[Reading passage]

What Is the Initial Chemical Precursor of DNA Strand Breaks Generated by Direct-Type Effects?

Abstract

The present study tests the hypothesis that the majority of DNA strand breaks produced by direct-type effects are due to sugar free radical precursors and that these radicals are produced by direct ionization of the sugar-phosphate backbone or by hole transfer to the sugar from tightly bound water. Well-defined crystalline DNA samples of d(CGCG)(2), d(CGCACG:GCGTGC), d(GTGCGCAC)(2), and d((GCACGCGTGC)(2) were irradiated at 4 K, and their free radical dose response determined from 0 to 1800 kGy. A model is proposed that effectively describes the dose response curves. It includes the following parameters: the free radical concentration at saturation C(max), the free radical yields G(b) and G(s), and the destruction constants k(b) and k(s). The subscripts b and s refer to base-centered and sugar-centered radicals, respectively. In each of these systems, the free radical concentration exhibits a remarkable resistance to dose saturation up to at least 1500 kGy. As predicted, G(b) > G(s), the G(b)/G(s) ratio varying between 4 and 12. Likewise, k(b) > k(s), the k(b)/k(s) ratio varying between 28 and 81. The lower cross-section for destruction of the sugar-centered radicals is consistent with the expectation that they are relatively radiation resistant. G(b)/G is between 0.81 and 0.92, indicating that at low doses the bases trap out 80-90% of the total free radical population. The remaining 10-20% are located on the sugar. At high dose, a larger fraction of the radicals are trapped on the backbone as seen from the ratio C(mxS)/C(mxB), which ranges from 3.5 to 8. This unusually late onset of dose saturation closely parallels that observed for strand break products in earlier studies. There is, therefore, a good correlation between the dose response profiles of sugar-trapped radicals and strand breaks. These observations strongly support the hypothesis that sugar radicals are precursors to the majority of strand breaks produced by the direct-type effect in DNA.

[/Reading passage]

From the abstract on DNA strand breaks, list every parameter included in the proposed model of the dose response curves. Answer using only the abstract above.

[Study material]

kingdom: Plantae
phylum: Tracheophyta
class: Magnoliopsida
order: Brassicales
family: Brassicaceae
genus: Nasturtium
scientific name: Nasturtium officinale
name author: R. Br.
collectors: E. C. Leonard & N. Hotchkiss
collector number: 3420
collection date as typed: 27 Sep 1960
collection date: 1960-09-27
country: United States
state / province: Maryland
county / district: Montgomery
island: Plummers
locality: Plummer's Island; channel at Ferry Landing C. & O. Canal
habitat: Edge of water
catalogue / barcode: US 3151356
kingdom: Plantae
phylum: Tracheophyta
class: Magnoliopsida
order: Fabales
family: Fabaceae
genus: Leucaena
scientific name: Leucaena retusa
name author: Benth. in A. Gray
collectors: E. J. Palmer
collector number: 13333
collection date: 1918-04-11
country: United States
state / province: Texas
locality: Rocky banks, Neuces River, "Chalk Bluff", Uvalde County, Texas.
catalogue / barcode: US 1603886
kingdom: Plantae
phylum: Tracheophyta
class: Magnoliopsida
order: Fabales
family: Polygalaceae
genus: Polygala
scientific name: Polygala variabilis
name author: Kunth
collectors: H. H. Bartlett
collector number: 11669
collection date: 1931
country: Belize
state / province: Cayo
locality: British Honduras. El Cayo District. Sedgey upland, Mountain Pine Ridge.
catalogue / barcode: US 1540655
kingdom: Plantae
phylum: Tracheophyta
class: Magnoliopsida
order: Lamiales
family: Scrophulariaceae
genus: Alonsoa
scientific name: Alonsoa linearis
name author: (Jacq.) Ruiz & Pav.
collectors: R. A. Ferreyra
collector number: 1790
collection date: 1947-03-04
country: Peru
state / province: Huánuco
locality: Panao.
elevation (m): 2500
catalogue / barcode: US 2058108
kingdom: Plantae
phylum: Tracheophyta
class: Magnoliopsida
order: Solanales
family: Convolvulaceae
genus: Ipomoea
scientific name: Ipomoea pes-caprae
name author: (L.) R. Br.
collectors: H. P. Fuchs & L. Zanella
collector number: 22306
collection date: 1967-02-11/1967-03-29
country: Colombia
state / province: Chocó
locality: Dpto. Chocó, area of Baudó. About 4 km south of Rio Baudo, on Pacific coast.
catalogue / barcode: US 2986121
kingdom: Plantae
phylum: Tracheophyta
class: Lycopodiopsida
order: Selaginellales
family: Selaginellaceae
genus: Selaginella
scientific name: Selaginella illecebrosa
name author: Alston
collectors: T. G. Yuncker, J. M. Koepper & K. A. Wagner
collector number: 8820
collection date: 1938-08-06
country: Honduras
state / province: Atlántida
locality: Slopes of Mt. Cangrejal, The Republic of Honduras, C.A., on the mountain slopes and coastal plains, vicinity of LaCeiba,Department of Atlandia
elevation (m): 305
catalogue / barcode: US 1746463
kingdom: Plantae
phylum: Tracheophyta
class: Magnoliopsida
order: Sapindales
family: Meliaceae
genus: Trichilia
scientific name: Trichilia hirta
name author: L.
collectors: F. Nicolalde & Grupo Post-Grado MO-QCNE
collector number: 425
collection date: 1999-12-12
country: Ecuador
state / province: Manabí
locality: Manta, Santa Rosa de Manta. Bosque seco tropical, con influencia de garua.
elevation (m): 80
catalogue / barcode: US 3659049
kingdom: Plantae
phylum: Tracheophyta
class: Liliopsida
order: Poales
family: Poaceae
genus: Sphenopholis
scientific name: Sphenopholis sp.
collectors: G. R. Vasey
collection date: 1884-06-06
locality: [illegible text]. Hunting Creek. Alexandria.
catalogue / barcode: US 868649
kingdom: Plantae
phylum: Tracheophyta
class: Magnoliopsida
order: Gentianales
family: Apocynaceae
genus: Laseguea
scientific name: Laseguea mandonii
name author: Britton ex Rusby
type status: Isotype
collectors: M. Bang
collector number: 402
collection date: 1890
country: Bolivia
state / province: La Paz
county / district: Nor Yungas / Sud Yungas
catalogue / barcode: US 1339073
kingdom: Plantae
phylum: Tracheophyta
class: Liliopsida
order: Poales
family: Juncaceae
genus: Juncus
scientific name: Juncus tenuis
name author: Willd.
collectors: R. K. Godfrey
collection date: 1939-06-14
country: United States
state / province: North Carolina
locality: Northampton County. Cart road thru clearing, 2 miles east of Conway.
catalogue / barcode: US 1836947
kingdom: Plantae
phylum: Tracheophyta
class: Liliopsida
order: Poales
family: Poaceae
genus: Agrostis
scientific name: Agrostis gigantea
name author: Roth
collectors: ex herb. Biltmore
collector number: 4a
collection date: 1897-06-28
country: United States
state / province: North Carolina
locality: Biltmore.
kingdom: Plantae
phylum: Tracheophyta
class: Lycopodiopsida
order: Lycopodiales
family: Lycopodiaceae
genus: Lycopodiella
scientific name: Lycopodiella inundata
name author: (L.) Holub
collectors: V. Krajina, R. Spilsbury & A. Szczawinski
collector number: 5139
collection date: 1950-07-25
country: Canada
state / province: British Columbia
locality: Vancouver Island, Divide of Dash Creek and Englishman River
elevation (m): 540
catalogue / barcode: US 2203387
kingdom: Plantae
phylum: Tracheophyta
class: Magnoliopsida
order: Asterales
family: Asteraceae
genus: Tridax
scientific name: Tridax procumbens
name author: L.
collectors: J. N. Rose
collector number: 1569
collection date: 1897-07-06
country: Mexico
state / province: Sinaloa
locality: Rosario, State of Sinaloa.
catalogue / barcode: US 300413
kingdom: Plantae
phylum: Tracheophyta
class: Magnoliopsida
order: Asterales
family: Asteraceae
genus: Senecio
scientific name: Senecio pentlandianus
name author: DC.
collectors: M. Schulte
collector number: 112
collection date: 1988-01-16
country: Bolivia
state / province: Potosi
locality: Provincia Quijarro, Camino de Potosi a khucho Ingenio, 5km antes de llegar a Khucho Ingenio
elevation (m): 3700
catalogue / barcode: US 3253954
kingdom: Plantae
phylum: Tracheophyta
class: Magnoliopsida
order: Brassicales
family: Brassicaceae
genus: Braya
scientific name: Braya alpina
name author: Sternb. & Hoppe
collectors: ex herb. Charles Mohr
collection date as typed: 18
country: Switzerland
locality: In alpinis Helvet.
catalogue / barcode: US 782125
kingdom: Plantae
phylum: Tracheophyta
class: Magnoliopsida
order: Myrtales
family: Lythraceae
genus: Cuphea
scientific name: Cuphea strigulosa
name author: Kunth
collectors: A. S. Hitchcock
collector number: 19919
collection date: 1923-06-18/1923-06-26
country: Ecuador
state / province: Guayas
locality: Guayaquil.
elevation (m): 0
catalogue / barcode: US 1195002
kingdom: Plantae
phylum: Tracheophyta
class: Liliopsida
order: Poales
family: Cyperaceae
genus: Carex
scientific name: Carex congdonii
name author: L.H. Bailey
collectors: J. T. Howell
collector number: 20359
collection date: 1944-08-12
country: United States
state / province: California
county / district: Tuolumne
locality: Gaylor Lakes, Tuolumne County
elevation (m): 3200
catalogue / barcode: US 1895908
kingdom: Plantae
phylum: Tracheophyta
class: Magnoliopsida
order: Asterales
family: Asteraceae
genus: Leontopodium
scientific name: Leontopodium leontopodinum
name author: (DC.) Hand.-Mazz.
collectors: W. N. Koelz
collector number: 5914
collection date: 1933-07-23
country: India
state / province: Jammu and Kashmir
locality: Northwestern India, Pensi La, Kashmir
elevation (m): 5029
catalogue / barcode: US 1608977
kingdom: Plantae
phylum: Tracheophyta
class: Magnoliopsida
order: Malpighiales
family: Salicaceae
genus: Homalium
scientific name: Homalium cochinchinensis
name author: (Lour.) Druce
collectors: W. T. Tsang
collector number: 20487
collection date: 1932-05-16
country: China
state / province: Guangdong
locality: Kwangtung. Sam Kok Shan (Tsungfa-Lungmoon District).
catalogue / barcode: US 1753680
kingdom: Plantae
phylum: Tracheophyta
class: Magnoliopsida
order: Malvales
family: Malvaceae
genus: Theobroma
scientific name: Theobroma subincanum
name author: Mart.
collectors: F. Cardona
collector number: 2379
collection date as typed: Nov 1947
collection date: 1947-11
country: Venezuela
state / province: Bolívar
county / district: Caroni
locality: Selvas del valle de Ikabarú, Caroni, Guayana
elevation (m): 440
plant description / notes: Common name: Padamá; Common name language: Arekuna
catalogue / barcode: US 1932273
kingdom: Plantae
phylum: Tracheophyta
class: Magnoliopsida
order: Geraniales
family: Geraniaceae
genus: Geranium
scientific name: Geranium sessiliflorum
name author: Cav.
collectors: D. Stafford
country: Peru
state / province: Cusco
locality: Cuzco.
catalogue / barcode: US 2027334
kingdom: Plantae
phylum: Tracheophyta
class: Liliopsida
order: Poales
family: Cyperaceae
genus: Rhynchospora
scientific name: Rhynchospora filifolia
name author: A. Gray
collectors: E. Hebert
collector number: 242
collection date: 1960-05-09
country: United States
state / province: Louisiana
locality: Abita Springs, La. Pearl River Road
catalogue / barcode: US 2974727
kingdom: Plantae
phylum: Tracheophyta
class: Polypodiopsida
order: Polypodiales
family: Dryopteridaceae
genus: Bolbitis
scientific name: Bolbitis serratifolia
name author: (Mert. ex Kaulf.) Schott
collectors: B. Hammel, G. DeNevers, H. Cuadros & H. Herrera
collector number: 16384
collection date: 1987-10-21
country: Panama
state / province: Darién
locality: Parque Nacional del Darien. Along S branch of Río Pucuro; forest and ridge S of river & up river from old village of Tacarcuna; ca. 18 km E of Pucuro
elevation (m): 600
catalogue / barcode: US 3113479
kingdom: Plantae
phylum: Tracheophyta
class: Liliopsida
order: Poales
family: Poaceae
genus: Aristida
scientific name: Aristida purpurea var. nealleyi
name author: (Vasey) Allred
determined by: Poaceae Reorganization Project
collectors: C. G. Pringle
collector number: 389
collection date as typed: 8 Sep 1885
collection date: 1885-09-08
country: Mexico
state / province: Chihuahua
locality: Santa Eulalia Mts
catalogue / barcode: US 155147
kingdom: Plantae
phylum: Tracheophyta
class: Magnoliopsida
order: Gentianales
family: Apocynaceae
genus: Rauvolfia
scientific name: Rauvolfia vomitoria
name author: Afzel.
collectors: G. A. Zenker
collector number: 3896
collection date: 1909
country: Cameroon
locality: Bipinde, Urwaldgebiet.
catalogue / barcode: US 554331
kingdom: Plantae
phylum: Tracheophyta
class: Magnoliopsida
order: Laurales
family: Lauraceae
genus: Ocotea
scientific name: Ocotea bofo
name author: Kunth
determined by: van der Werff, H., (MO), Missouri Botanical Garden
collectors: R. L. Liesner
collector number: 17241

[/Study material]

> _Your solution_:
- C(max), the free radical concentration at saturation
- G(b), the free radical yield for base-centered radicals
- G(s), the free radical yield for sugar-centered radicals
- k(b), the destruction constant for base-centered radicals
- k(s), the destruction constant for sugar-centered radicals